#### [Text section]
************

I ran into the man who gave me a lift into town last night, along with his wife and his cousins. He is the local surveyor. He has been here quite a while and has both a house in the town and a 200 acre farm, all in bush at this point. That is a lot of land for Stewart Island. The island is going through a bit of a real estate boom at the moment, with prices rising 300% in the last year.
I was talking with the woman who owns the small cafe, the JustCafe , where I had lunch (great smoked salmon sandwich and a good cafe latte). She said that many of the buyers are Americans, since even with record high prices, real estate is really cheap by our standards. She is originally from Iowa and has been here 12 years. I asked her if many Americans came here and she said that most of the foreign tourists were from the US. I thought that unusual, since I hadn't met many on the way down. Evidently, the ones who come to Stewart Island tend to be older, with more money, out to see the less discovered places. Sure enough, while I was there having lunch, at least eight other Americans came in.
I wonder if there isn't some kind of hidden magnetic effect based on nationality. She gets a lot of customers from the US. The place I stayed at in Milton, the Happy-Inn, is run by a guy from Switzerland and he gets a lot of Swiss coming into the hostel. Those Internet cafes in Auckland and Christchurch run by Asians are full of other Asians, while those run by Kiwis are not. The last example is probably not as interesting as the first two, since they have signs in Japanese and Korean, while the hostel and the cafe had no outward indication of the nationality of the owner.
I'm going to stay here another couple of days as it is a good place to rest (and I can't go any further south). It is a bit more expensive than the rest of the places that I've been, but it seems worth it. The island effect, I'm sure. I'll probably take a couple of day hikes, but nothing too strenuous.

************

#### [The data]
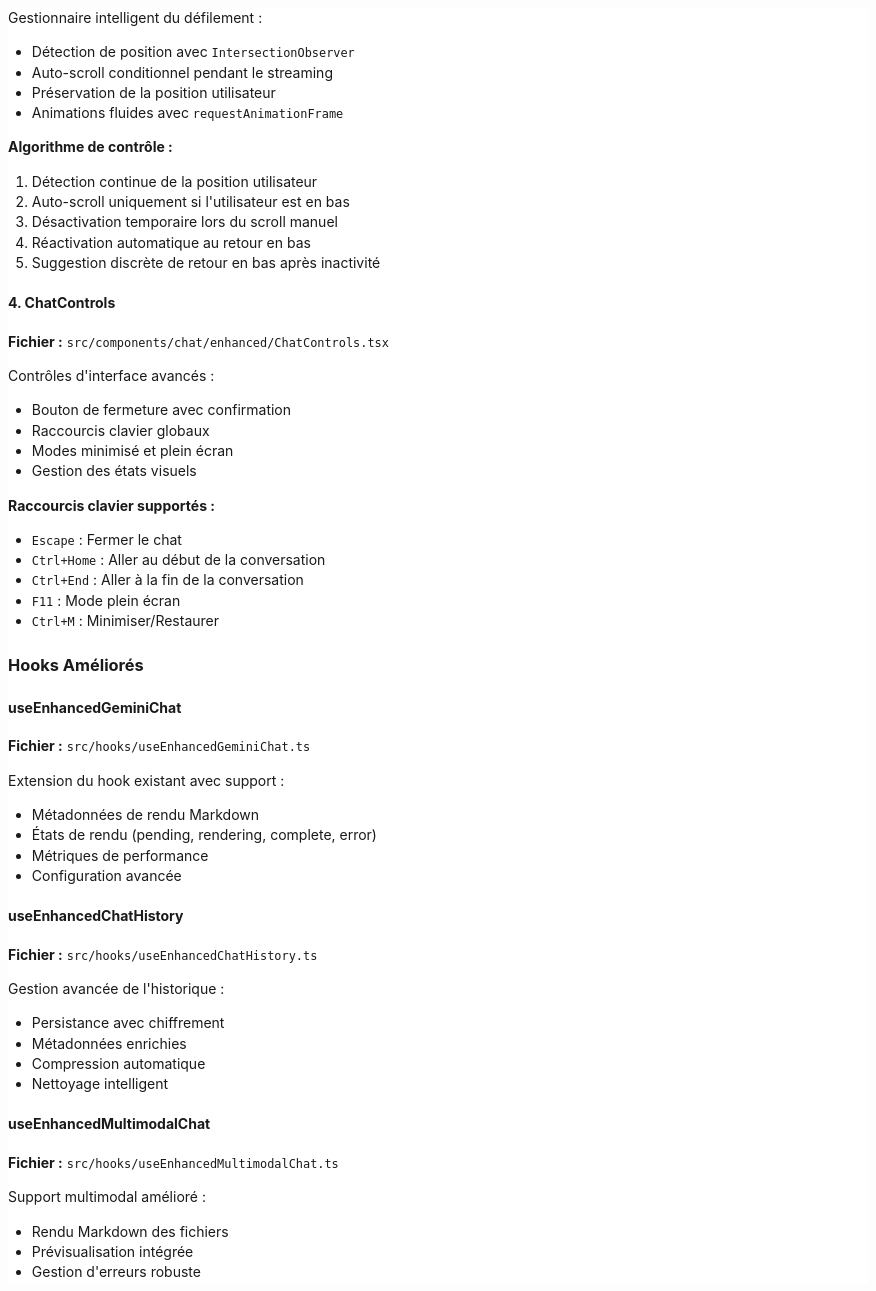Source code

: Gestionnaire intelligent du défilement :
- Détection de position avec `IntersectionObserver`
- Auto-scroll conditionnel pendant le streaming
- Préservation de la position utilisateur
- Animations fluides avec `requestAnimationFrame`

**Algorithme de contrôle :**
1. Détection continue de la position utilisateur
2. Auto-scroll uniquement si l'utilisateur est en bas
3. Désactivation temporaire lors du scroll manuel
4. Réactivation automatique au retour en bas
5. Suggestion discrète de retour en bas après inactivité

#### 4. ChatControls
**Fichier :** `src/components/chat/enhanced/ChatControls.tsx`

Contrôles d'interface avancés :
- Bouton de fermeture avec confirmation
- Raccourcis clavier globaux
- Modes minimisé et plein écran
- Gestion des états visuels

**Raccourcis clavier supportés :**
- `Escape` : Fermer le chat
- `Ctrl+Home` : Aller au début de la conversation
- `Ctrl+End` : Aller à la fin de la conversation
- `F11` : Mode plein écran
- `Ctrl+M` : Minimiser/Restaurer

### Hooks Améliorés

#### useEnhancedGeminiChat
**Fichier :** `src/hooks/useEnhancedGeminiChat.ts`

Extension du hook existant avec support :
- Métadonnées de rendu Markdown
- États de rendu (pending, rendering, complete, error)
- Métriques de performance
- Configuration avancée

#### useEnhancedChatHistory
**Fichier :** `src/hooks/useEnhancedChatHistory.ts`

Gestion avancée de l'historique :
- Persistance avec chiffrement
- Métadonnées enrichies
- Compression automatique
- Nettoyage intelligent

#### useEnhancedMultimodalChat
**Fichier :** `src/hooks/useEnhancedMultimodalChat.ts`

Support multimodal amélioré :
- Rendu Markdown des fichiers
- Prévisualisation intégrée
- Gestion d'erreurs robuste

************

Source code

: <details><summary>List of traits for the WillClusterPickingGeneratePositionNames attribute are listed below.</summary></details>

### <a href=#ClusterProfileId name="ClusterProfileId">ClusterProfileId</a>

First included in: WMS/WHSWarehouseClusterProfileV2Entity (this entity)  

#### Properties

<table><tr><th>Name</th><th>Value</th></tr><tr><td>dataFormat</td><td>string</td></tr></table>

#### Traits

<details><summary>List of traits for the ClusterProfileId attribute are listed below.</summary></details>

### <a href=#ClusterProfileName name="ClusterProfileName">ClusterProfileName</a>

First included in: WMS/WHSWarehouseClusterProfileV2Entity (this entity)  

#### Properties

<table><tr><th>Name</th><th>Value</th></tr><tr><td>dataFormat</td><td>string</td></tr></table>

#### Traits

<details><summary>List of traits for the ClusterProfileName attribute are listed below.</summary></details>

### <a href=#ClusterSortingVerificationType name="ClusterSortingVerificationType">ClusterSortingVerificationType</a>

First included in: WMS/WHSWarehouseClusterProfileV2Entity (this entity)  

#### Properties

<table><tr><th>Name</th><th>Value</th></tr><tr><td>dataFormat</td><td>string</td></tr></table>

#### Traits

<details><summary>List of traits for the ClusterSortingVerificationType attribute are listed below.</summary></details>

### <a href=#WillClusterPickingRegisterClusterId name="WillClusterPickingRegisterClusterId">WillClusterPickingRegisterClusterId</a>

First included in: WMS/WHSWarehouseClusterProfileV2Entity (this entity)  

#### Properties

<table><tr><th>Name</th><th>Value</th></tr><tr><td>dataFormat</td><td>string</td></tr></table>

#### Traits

************

#### [Exercise set]
1. Return, unchanged, the lines of the entries between the line holding "<details><summary>List of traits for the ClusterProfileName" and the line holding "### <a href=#WillClusterPickingRegisterClusterId", inclusive.
2. Continue the travel account of Stewart Island from its last sentence.

#### [Task-by-task answers]
1.
<details><summary>List of traits for the ClusterProfileName attribute are listed below.</summary></details>

### <a href=#ClusterSortingVerificationType name="ClusterSortingVerificationType">ClusterSortingVerificationType</a>

First included in: WMS/WHSWarehouseClusterProfileV2Entity (this entity)  

#### Properties

<table><tr><th>Name</th><th>Value</th></tr><tr><td>dataFormat</td><td>string</td></tr></table>

#### Traits

<details><summary>List of traits for the ClusterSortingVerificationType attribute are listed below.</summary></details>

### <a href=#WillClusterPickingRegisterClusterId name="WillClusterPickingRegisterClusterId">WillClusterPickingRegisterClusterId</a>

2.
I had dinner tonight at the Church Hill Cafe, which, as the name implies, is on the hill next to the church. It has quite the view overlooking the harbor and to the north. The food was pretty good as well. The interesting thing about the restaurant is that they have a courtesy car that will pick you up and return you from anywhere on the island (where there is a road). The waitress who served me was also the driver. She was the person who also gave me a ride last night when I showed up too late. She was very nice and very friendly.
She and her husband, a sixth generation Stewart Islander, have a 54 acre property on the island. I asked about it since it seemed pretty large. She said that they purchased it just a couple of years ago and were pretty lucky. They had a house that they owned in the town, but wanted someplace larger so they would have something to pass on to their two boys. This property came on the market, so they started to negotiate for it while selling their house. There were two very interested buyers for their house, so a little bidding war erupted. Meanwhile the people with the 54 acres were a little desperate since they had bought somewhere else and had to sell quickly. So, my waitress and her husband got a good deal and a good price and a homestead for the seventh generation. She said that they would never be able to afford it today. The things you learn on the ride back to the B&B.